You may be thinking, “hey, Transylvania is where Dracula is from. That’s a fairy tale. It doesn’t really exist, does it?” Yes. Yes it does, and it’s in Romania. In fact, Transylvania comprises the entire western half of this charming little country. A collection of small cities and villages nestled deep in the Transylvanian mountains, this region is as mysterious as its name and everything you’d expect.
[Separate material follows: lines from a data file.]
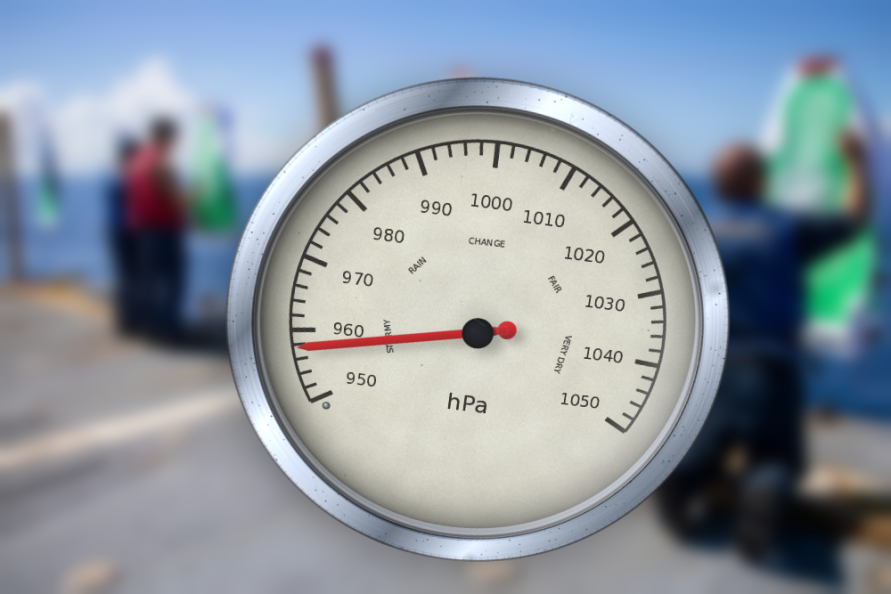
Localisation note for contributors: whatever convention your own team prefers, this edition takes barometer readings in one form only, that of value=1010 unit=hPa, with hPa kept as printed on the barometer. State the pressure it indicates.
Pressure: value=958 unit=hPa
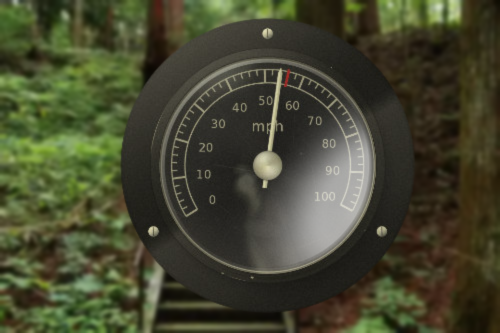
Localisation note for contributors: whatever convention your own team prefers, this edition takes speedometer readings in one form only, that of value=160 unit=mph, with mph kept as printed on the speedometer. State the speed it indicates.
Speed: value=54 unit=mph
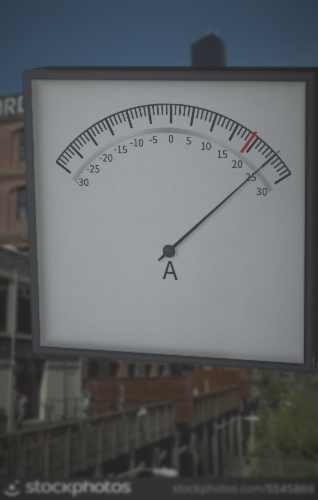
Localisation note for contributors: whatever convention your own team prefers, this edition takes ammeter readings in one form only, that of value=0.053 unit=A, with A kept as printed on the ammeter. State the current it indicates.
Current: value=25 unit=A
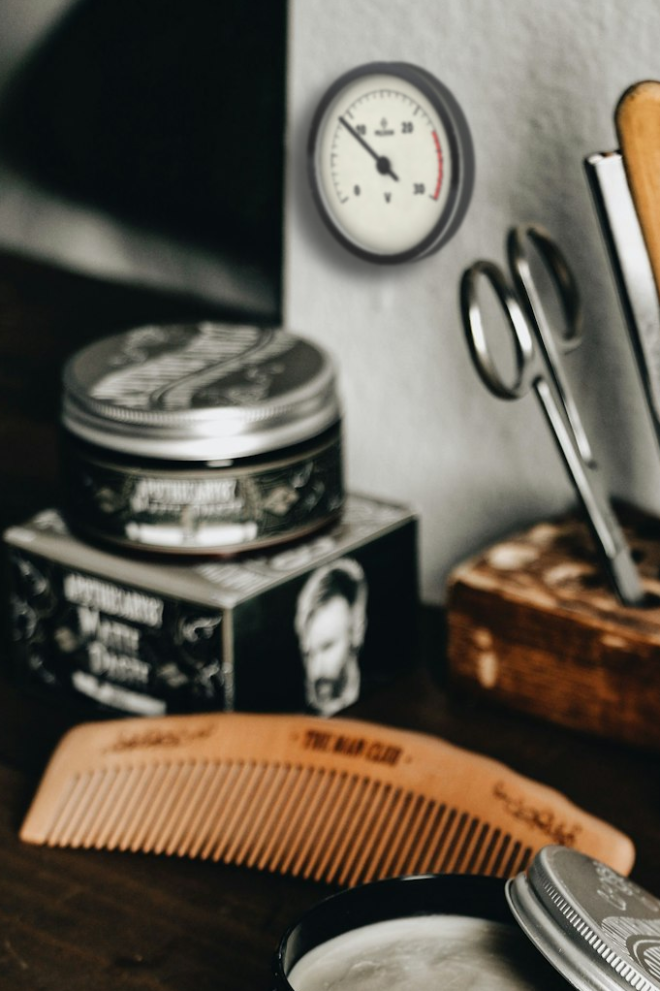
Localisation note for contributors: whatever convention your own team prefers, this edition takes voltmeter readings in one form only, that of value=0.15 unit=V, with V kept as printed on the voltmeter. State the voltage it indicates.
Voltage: value=9 unit=V
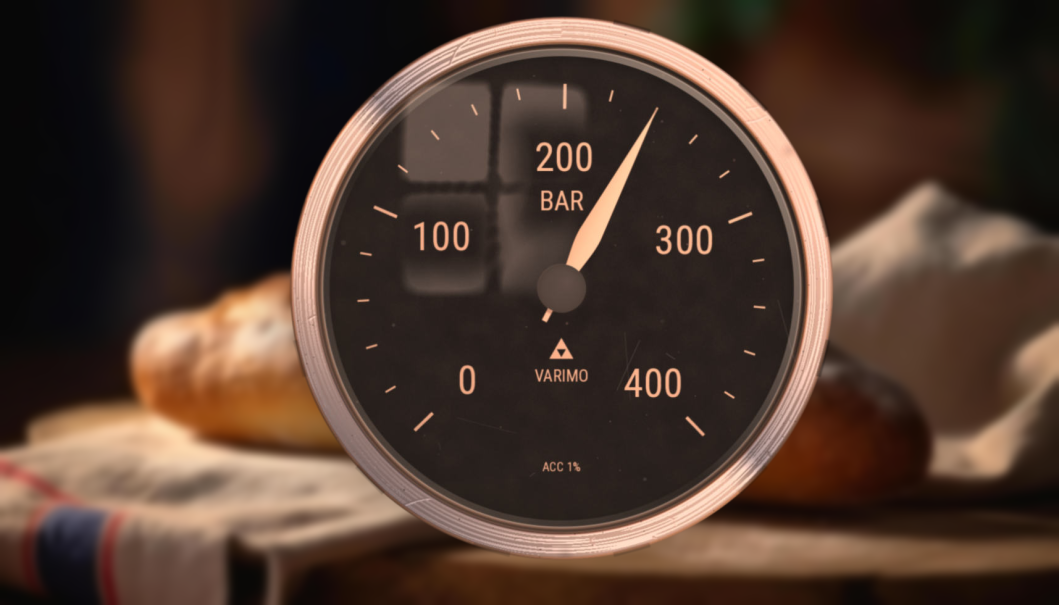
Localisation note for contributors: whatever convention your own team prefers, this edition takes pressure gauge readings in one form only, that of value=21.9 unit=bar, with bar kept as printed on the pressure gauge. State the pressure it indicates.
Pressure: value=240 unit=bar
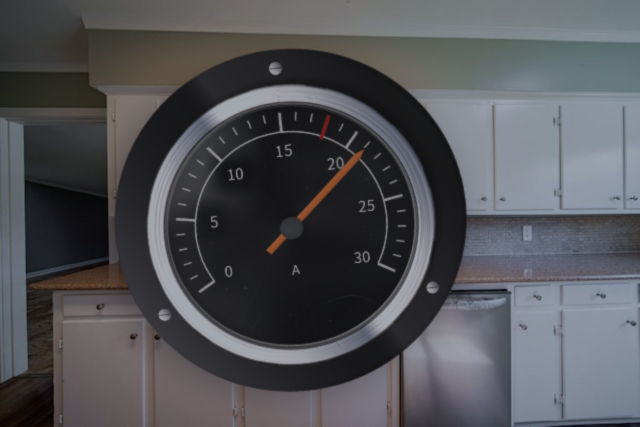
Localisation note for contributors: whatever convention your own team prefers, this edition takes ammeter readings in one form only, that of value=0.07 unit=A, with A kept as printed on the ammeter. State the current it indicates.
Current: value=21 unit=A
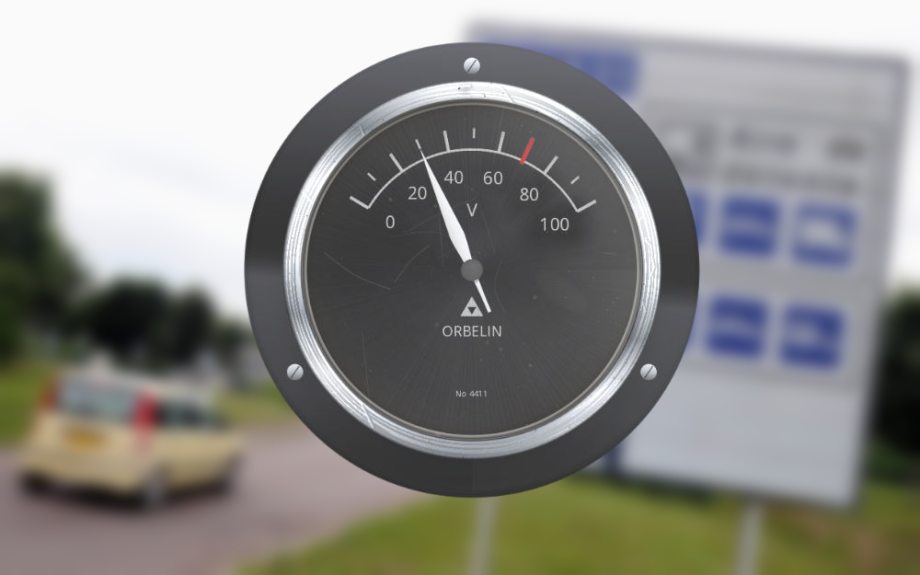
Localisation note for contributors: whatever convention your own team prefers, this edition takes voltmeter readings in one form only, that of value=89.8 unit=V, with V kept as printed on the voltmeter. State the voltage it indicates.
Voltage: value=30 unit=V
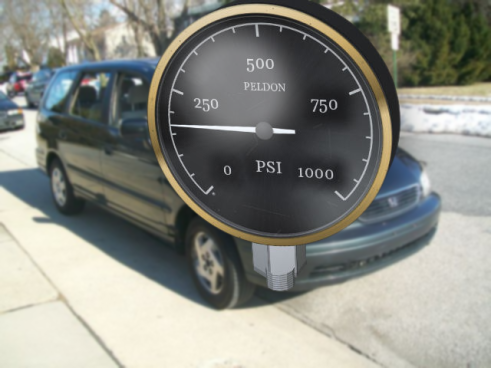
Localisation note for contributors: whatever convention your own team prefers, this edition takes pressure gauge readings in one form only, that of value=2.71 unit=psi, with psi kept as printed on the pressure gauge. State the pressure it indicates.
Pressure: value=175 unit=psi
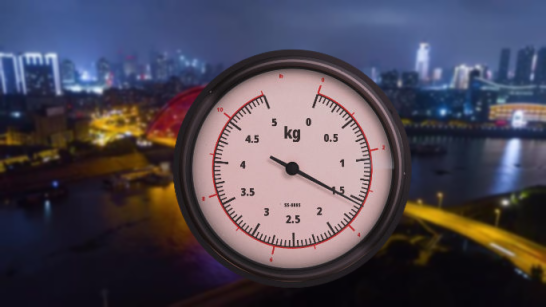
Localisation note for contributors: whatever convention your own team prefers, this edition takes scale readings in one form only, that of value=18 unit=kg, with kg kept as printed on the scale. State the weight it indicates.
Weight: value=1.55 unit=kg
Not only does Transylvania really exist, so did Count Dracula! He lived in a massive mountain-top castle called Bran located at the narrowest point of the valley between what was once Hungary and present day Romania. Bran Castle was a fortress aimed at fending off attacks from those pesky Austral-Hungarians in the time of their empire. You’re probably wondering what kind of guy the Count Dracula was. Well, he loved organ music and enjoyed impaling prisoners on his front lawn. So while he committed murder we put him on cereal boxes and dress up in his liking on Halloween (which I somehow managed to spend in Transylvania with a Romanian girl dressed up as Tina Turner).
The other two coincidences of this trip include traveling north to south with the changing leaves (it has been brilliantly orange, red and yellow everywhere we’ve been) and trekking right below every migrating bird in Eastern Europe. From Helsinki through Transylvania, we’ve seen literally TENS OF THOUSANDS of birds flying in their ganders and flocks to warmer climates for the winter months. It seems we are, in fact, migrating to warmer climates with them and it is breathtaking on a nearly daily basis.
Beyond Dracula’s castle, Transylvania (isn’t it so cool to read it, say it and even see it written?) offers mind-boggling mountains, fortress after fortress carved into hills and lovely, kind and generous people. I can’t rave about this part of the world enough. It is absolutely like stepping into a storybook over and over again. Highlights include Bran, Rasnov, Brasnov, Sinaia, Sighisoara, Cluj-Napoca and Sibiu, though we’d have loved to have gotten to Timisoara as well.
A final shout-out to the lovely Lutheran woman (the entire region is Lutheran despite Romania’s dominant Russian Orthodox faith because the Saxons (Germans) invaded, conquered and controlled the region for hundreds of years) who reminded me just how young America is. As we stood in a church built in 976 and she pointed out the carved wooden alter that is nearly 1,000 years old I thought to myself, “man, America is a baby! Romania has been around FIVE TIMES LONGER than the United States. Quite some food for thought while you eat your Count Dracula cereal swimming in chilled milk.